(Items tied to images)
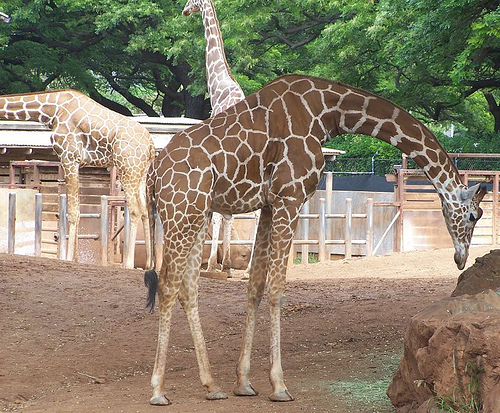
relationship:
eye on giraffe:
[466, 200, 482, 226] [117, 34, 484, 404]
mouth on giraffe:
[440, 235, 475, 279] [117, 34, 484, 404]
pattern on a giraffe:
[242, 104, 306, 160] [143, 85, 483, 385]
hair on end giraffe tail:
[141, 271, 158, 307] [140, 176, 160, 315]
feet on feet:
[265, 375, 295, 402] [255, 383, 303, 402]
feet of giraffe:
[255, 383, 303, 402] [115, 89, 484, 403]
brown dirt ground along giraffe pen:
[12, 272, 152, 413] [34, 204, 468, 254]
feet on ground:
[265, 375, 295, 402] [5, 233, 477, 410]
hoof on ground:
[230, 371, 256, 398] [5, 233, 477, 410]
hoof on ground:
[198, 375, 226, 395] [5, 233, 477, 410]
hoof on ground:
[142, 374, 192, 404] [5, 233, 477, 410]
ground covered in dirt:
[0, 253, 469, 399] [0, 260, 125, 366]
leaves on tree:
[375, 64, 412, 90] [10, 1, 484, 136]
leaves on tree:
[274, 54, 424, 77] [10, 1, 484, 136]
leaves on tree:
[168, 27, 198, 50] [81, 1, 483, 165]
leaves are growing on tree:
[472, 6, 496, 41] [434, 6, 498, 163]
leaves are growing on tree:
[66, 22, 166, 83] [22, 9, 203, 115]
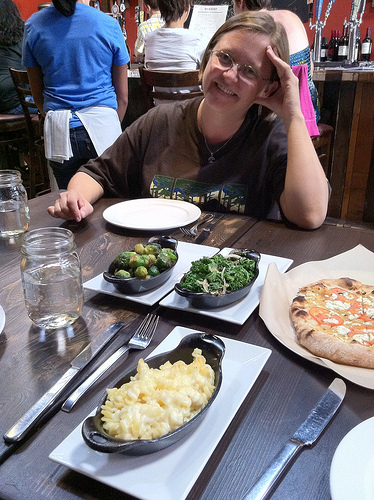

* [Prompt]:
Retype all of the items above word for word, without the pictures.

* [In response]:
relationship:
eye on giraffe:
[466, 200, 482, 226] [117, 34, 484, 404]
mouth on giraffe:
[440, 235, 475, 279] [117, 34, 484, 404]
pattern on a giraffe:
[242, 104, 306, 160] [143, 85, 483, 385]
hair on end giraffe tail:
[141, 271, 158, 307] [140, 176, 160, 315]
feet on feet:
[265, 375, 295, 402] [255, 383, 303, 402]
feet of giraffe:
[255, 383, 303, 402] [115, 89, 484, 403]
brown dirt ground along giraffe pen:
[12, 272, 152, 413] [34, 204, 468, 254]
feet on ground:
[265, 375, 295, 402] [5, 233, 477, 410]
hoof on ground:
[230, 371, 256, 398] [5, 233, 477, 410]
hoof on ground:
[198, 375, 226, 395] [5, 233, 477, 410]
hoof on ground:
[142, 374, 192, 404] [5, 233, 477, 410]
ground covered in dirt:
[0, 253, 469, 399] [0, 260, 125, 366]
leaves on tree:
[375, 64, 412, 90] [10, 1, 484, 136]
leaves on tree:
[274, 54, 424, 77] [10, 1, 484, 136]
leaves on tree:
[168, 27, 198, 50] [81, 1, 483, 165]
leaves are growing on tree:
[472, 6, 496, 41] [434, 6, 498, 163]
leaves are growing on tree:
[66, 22, 166, 83] [22, 9, 203, 115]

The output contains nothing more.